Microsoft & OpenAI: A More Mature, Less Romantic Partnership

What changed in the new agreement

  • Microsoft and OpenAI removed the AGI clause that had loomed over their relationship.
  • OpenAI can now work with any cloud provider.
  • OpenAI quickly announced availability on AWS, and Google Cloud seems likely next.

What the deal really means

  • The partnership is becoming more pragmatic and less ideologically tied to exclusivity.
  • Microsoft still keeps important advantages:
    • access to OpenAI IP through 2032,
    • OpenAI products still ship first on Azure unless Microsoft can’t or won’t support them,
    • and Microsoft still benefits from OpenAI’s growth through its equity stake.

The bigger strategic shift

  • OpenAI is no longer locked into Microsoft’s cloud.
  • This makes OpenAI more like Anthropic, which can sell across multiple clouds.
  • It also reflects Microsoft’s willingness to prioritize equity value over strict exclusivity.

Key takeaway

  • Microsoft may be saying, in effect:
    “Grow as big as possible, even if you work with our competitors.”
  • But the relationship is still laced with tension, and future disputes over model access, exclusivity, and launch priority seem inevitable.

Stargate: From Grand Announcement to Umbrella Brand

What Stargate was supposed to be

  • Stargate was announced as a $500 billion AI infrastructure initiative with major fanfare, including a Trump White House appearance.
  • The early vision sounded like a huge coordinated buildout of AI data centers.

What it has become

  • In practice, Stargate now looks more like a catch-all term for OpenAI’s infrastructure ambitions.
  • The original idea of a neatly packaged, massive centralized project has given way to a looser, more fragmented reality.
  • OpenAI increasingly appears to be securing capacity through partners rather than directly building everything itself.

Why the strategy shifted

  • OpenAI likely realized that owning infrastructure is necessary to compete with Google and other vertically integrated players.
  • But its financing model and cash burn make direct ownership difficult.
  • So instead, it has leaned on:
    • Oracle,
    • SoftBank,
    • NVIDIA,
    • and various neocloud partners.

Risk in the new setup

  • A lot of the infrastructure burden is now being pushed onto partners.
  • That makes companies like CoreWeave, Nebius, Oracle, and others more exposed to OpenAI’s execution and funding cadence.
  • The market reaction to reports of OpenAI slowing its buildout suggests investors are increasingly sensitive to that risk.

Big Themes and Takeaways

1. AI spending is becoming a strategic identity test

  • Big Tech is splitting into:
    • companies trying to own the whole AI stack,
    • and companies trying to wait, partner, or leverage existing hardware/software advantages.

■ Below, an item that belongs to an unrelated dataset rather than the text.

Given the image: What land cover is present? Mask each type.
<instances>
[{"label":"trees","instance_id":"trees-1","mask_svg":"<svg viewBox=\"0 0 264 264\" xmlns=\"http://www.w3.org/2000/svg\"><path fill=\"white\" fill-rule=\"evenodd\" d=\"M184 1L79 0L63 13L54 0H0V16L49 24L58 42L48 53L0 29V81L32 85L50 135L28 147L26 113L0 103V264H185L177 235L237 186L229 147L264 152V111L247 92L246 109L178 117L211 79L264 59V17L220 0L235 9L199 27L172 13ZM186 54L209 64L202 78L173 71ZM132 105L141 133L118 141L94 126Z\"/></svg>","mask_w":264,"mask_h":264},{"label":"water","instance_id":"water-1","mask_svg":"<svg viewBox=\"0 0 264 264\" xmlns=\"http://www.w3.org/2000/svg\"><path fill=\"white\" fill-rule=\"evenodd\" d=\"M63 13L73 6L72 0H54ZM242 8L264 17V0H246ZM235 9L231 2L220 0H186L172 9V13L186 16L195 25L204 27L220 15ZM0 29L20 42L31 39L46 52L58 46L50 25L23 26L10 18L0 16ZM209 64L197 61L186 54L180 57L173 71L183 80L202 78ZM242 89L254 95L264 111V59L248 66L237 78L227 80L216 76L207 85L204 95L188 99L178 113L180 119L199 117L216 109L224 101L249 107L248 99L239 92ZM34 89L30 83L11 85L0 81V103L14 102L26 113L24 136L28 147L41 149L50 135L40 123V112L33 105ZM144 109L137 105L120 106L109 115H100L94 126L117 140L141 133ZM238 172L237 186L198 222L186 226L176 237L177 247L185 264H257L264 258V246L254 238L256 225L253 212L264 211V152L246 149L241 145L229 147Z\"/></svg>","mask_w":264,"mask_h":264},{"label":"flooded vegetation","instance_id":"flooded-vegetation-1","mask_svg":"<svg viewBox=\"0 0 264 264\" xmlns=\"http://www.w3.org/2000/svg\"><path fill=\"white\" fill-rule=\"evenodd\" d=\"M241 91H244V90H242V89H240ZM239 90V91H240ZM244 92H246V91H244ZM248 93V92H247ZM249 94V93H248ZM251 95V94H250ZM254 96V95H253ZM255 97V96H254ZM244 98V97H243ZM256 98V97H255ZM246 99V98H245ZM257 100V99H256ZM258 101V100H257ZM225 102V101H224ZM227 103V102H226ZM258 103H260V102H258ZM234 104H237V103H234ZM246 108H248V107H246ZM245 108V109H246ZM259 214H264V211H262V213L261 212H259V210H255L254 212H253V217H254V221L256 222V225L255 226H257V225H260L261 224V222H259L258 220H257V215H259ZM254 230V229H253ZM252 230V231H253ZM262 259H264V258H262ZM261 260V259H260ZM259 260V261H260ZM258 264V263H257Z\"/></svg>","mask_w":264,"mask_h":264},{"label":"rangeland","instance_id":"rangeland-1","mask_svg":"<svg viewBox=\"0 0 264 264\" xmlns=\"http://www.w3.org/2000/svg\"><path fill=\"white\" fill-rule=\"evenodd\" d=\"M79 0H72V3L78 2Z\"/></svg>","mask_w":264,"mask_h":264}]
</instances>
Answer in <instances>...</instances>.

2. Apple may be playing the long game

  • If AI models commoditize and on-device AI becomes enough, Apple’s restraint could look brilliant.
  • If AI becomes a new computing layer controlled by model makers, Apple could be in trouble.

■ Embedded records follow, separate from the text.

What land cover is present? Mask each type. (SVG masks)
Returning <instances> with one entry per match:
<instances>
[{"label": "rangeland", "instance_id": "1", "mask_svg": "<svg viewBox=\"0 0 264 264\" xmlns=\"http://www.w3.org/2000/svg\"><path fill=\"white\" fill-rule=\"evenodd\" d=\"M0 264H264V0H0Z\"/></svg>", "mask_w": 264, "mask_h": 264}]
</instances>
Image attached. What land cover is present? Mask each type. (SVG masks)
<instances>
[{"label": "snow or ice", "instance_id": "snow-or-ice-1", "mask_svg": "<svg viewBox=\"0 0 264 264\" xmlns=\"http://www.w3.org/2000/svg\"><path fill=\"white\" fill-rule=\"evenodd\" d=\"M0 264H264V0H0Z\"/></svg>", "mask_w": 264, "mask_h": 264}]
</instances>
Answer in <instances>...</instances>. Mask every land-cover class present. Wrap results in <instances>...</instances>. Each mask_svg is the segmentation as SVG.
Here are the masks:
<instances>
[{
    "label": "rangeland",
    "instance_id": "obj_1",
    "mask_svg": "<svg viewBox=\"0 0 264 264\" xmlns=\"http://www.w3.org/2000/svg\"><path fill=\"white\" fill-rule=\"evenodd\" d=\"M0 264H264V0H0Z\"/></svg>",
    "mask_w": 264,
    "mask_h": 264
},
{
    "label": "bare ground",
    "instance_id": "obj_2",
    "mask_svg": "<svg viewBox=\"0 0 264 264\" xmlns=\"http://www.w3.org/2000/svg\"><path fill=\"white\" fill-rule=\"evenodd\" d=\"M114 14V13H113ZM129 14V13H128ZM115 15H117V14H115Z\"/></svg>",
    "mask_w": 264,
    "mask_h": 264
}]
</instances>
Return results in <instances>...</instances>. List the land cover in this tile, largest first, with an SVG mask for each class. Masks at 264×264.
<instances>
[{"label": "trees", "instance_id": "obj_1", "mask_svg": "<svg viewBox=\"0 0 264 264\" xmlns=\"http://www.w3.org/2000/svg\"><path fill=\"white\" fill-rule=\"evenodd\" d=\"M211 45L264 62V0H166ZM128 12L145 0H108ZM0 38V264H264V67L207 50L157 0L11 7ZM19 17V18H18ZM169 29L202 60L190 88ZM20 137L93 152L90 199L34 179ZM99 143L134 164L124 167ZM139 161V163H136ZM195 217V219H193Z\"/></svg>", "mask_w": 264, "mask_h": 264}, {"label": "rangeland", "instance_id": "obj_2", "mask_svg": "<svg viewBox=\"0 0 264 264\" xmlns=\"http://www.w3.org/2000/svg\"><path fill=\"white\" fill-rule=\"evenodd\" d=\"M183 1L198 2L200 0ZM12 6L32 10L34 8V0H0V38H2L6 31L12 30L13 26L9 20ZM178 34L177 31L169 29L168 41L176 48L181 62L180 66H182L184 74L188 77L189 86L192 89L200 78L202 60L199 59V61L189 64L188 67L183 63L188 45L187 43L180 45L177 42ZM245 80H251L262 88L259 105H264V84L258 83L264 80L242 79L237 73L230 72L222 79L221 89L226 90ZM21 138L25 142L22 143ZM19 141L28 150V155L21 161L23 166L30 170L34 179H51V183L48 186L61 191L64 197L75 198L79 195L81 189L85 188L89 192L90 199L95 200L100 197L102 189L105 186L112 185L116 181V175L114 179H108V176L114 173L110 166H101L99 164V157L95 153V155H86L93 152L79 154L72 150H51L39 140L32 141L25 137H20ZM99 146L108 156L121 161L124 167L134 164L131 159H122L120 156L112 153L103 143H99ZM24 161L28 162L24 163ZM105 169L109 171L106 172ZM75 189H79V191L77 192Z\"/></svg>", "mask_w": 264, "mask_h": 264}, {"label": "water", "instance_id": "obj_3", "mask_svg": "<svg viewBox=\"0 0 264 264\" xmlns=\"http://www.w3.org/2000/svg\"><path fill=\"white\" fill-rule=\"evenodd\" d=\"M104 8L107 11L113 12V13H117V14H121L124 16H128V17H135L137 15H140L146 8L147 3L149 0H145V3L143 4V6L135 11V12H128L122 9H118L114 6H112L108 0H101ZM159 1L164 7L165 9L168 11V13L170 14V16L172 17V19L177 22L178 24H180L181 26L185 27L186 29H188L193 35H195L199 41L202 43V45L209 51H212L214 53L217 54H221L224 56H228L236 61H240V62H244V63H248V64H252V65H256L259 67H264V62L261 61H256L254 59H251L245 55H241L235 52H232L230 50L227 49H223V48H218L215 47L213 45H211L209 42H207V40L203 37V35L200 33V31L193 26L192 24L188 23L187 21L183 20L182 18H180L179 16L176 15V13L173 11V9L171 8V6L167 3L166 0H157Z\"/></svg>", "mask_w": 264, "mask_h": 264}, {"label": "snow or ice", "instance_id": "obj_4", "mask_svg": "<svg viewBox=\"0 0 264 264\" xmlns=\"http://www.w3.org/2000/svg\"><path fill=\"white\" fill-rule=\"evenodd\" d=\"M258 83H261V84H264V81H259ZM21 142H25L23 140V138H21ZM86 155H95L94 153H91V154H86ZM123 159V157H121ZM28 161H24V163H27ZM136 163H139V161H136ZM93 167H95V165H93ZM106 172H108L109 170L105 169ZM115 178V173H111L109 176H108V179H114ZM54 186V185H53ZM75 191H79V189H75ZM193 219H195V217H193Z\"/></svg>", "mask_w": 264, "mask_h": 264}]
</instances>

3. OpenAI is becoming less dependent, but not less complicated

  • OpenAI is more flexible than before, but its business model is still tangled with cloud providers, infrastructure partners, and revenue-sharing arrangements.

4. Infrastructure is the real battleground

  • The conversation keeps returning to who controls compute, chips, power, and data centers.
  • That’s where the moat may ultimately be formed.

Notable Closing Thoughts

  • The hosts agree the Apple transition to John Ternus is real and meaningful.
  • They also agree that Apple’s Siri revamp will be a major near-term test.
  • The discussion ends with the sense that:
    • Apple may be preparing to spend more,
    • Microsoft and OpenAI are entering a more transactional phase,
    • and Stargate is less a single project than a symbol of the broader AI infrastructure scramble.